[Dataset excerpt]:
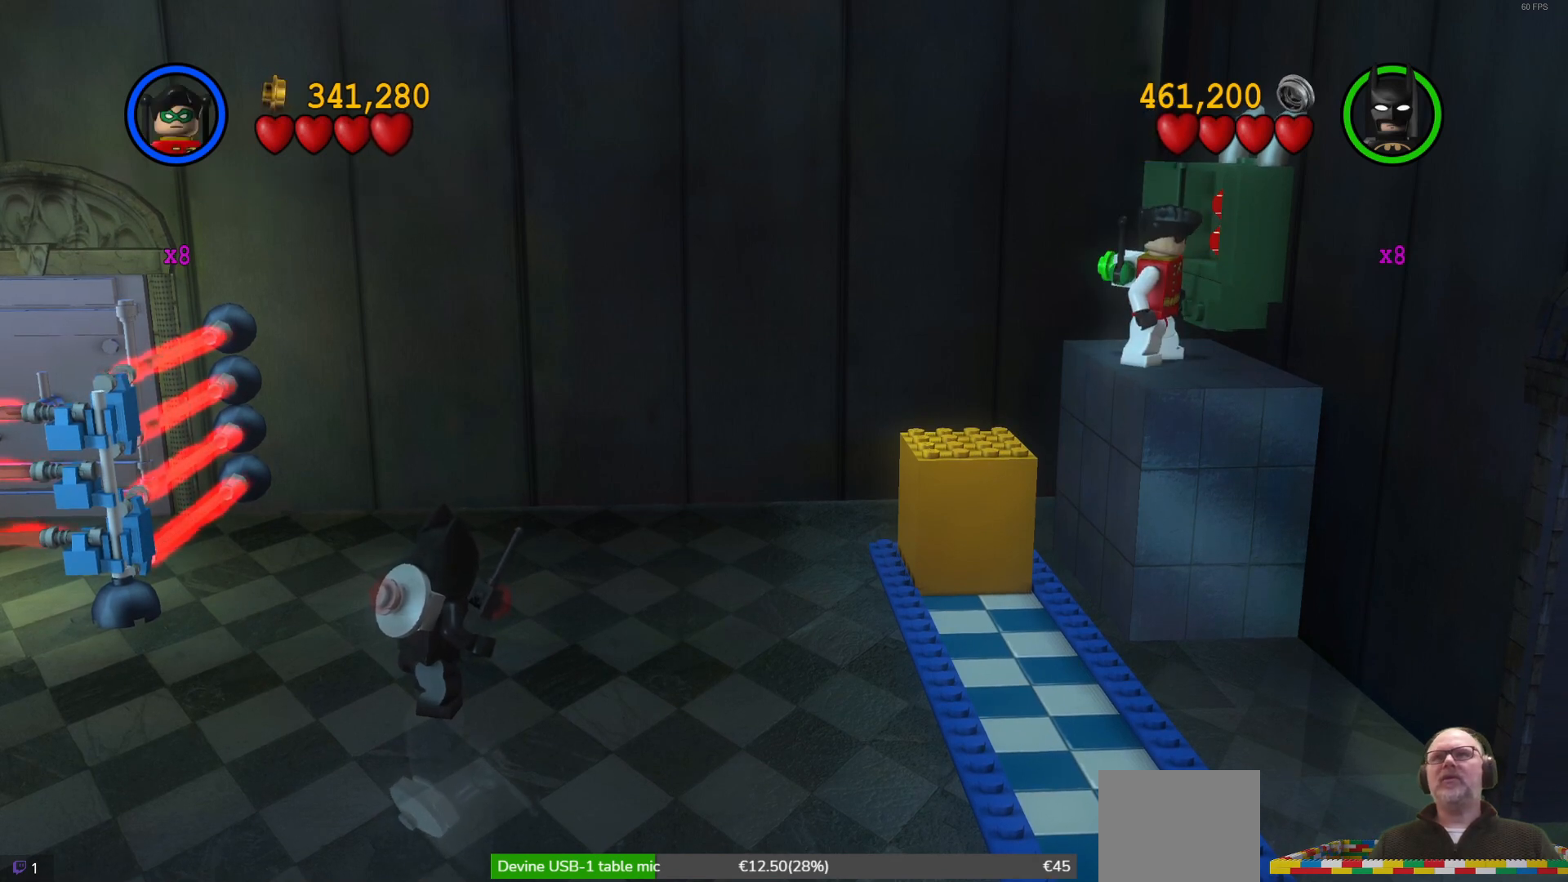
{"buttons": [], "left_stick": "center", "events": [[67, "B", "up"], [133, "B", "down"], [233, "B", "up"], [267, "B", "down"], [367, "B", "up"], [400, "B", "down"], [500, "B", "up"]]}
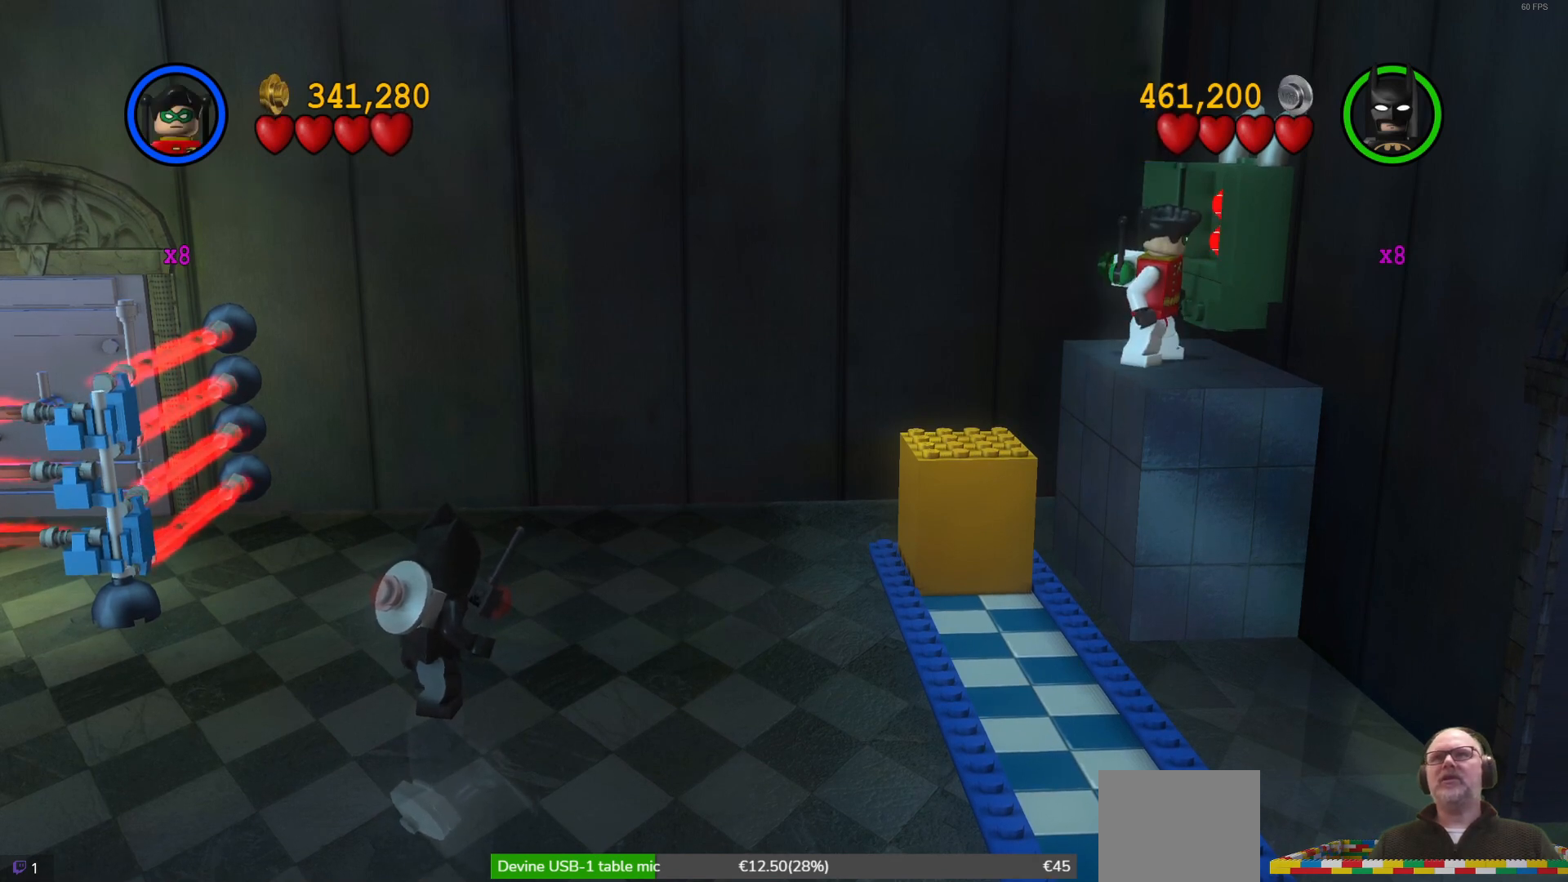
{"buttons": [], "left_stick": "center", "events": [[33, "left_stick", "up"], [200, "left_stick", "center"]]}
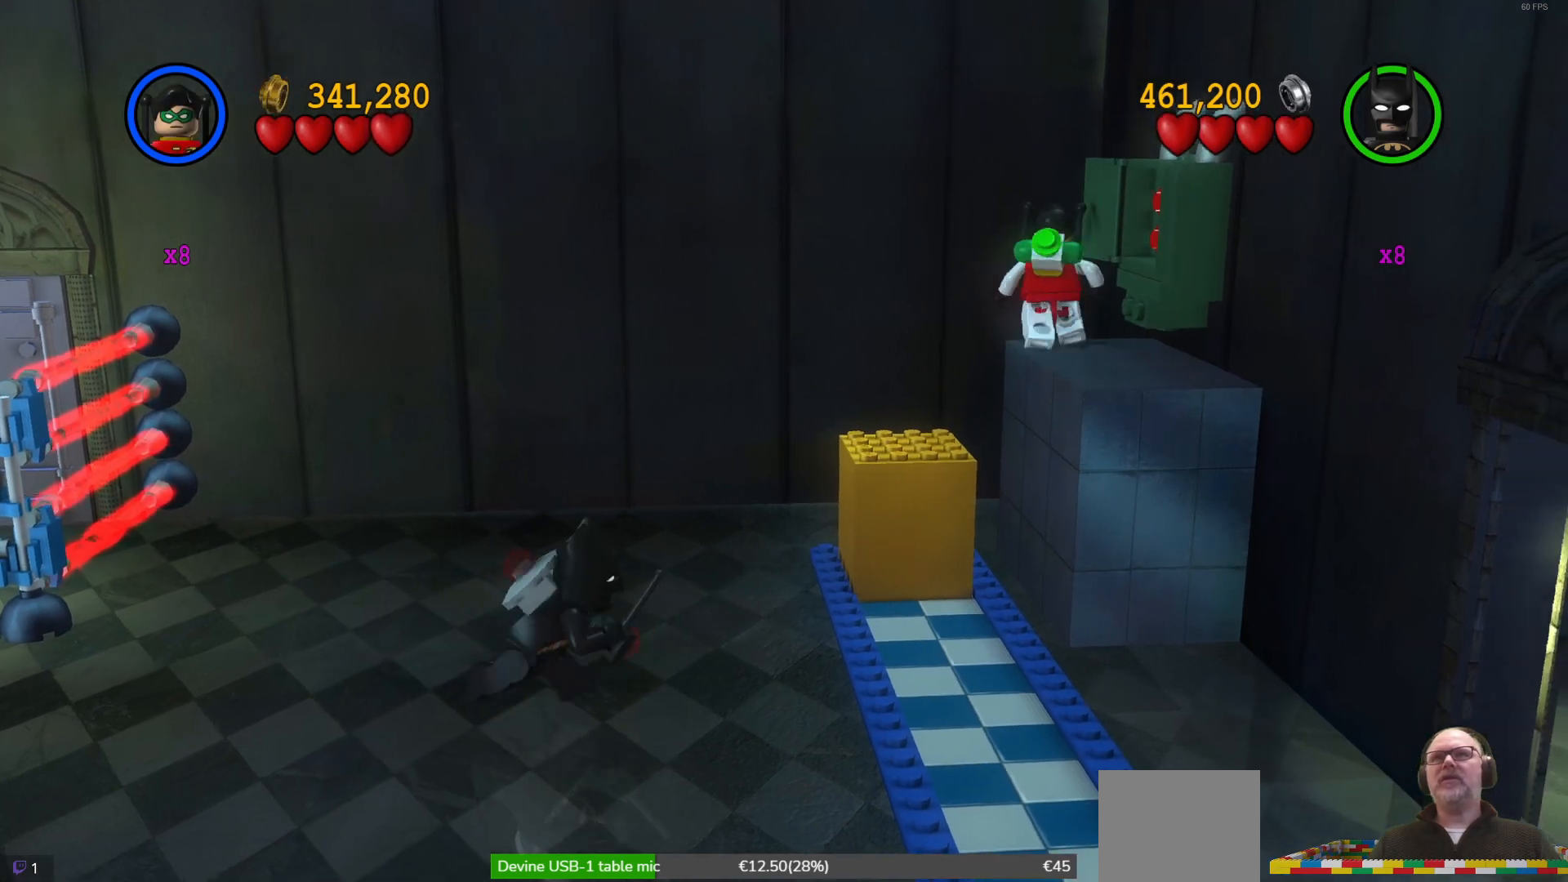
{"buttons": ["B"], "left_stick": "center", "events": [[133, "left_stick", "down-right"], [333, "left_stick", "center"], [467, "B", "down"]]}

[What to do]: Gather each line from the listing above that holds "down".

[Task answer]:
{"buttons": [], "left_stick": "center", "events": [[67, "B", "up"], [133, "B", "down"], [233, "B", "up"], [267, "B", "down"], [367, "B", "up"], [400, "B", "down"], [500, "B", "up"]]}
{"buttons": ["B"], "left_stick": "center", "events": [[133, "left_stick", "down-right"], [333, "left_stick", "center"], [467, "B", "down"]]}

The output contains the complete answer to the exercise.